Sweet Sunshine is a 2020 American musical drama film directed by Craig McMahon, starring John Way and Savanah D. McMahon.

==Cast==
- John Way as TJ Millhouse
- Savanah D. McMahon as Sunshine
- Julie Van Lith as Kat
- Mackenzie Coffman as Dakota Millhouse
- Savannah Wix as Tonya
- Rob Edwards as Hank
- Debra Ann Byrd as Hope

==Reception==
Jackie K. Cooper gave the film a rating of 5/10 and praised Way's performance and the soundtrack but stated that the film "looks like it was filmed on a shoestring.

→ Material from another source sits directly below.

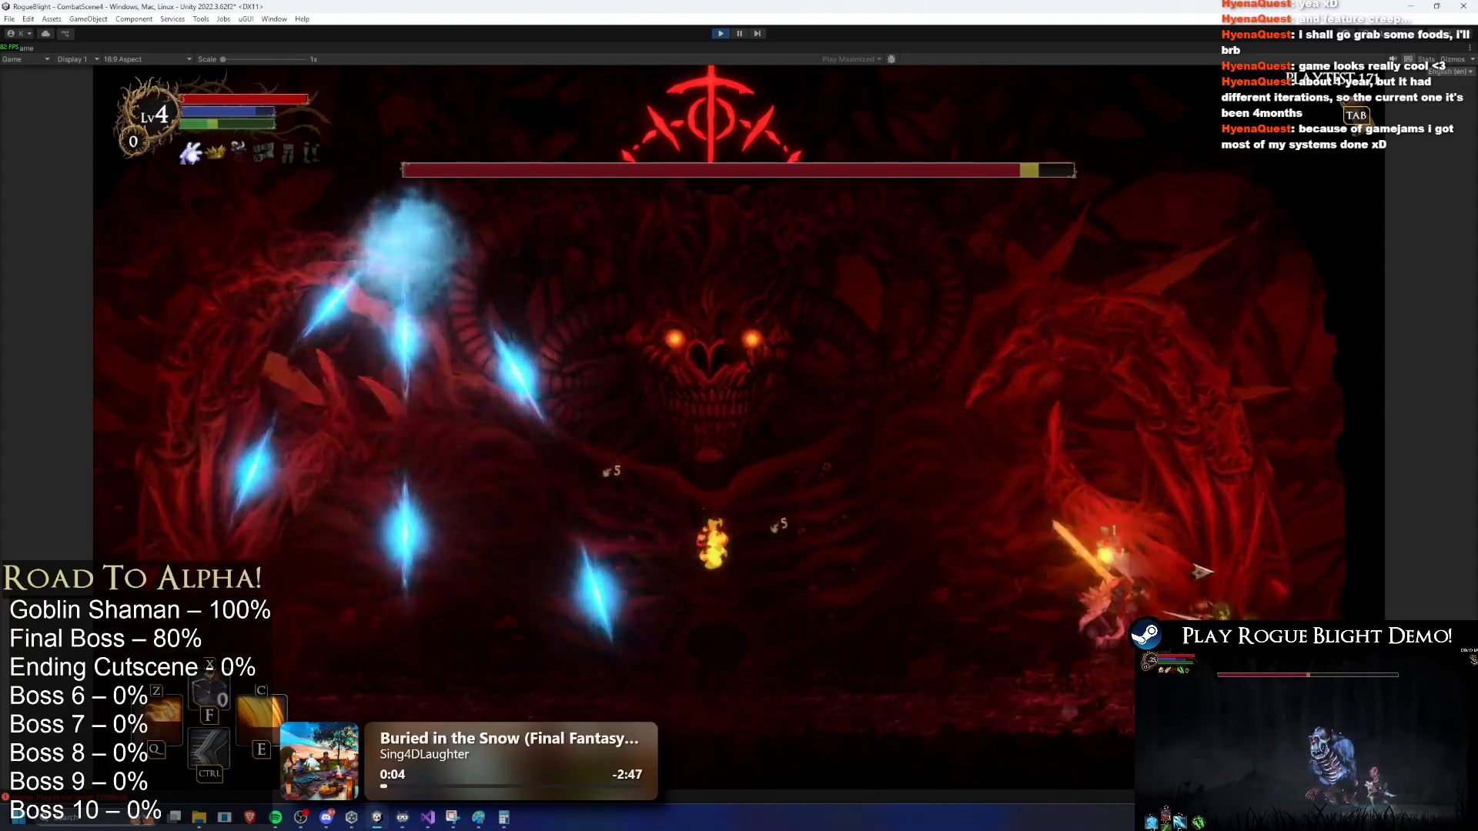
Step: Run across the arena, cast another fire attack, and dash away from the ice attacks
key("a")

Stephanie W. of Dove.org wrote that while the film "offers predominantly nice production values", some of the performances are "uneven" and several scenes "seem subtly stilted".

Tara McNara of Common Sense Media rated the film 2 stars out of 5 and wrote that while Way is "amiable and charming" and "demonstrates real talent", and the soundtrack is "surprisingly and consistently good", the quality of the audio is "poor" and script not "solid".

Alan Ng of Film Threat gave the film a score of 3/10 and wrote that while the music is "good", the production values and the acting are "relatively typical for low budget indie films" and the script is "highly predictable".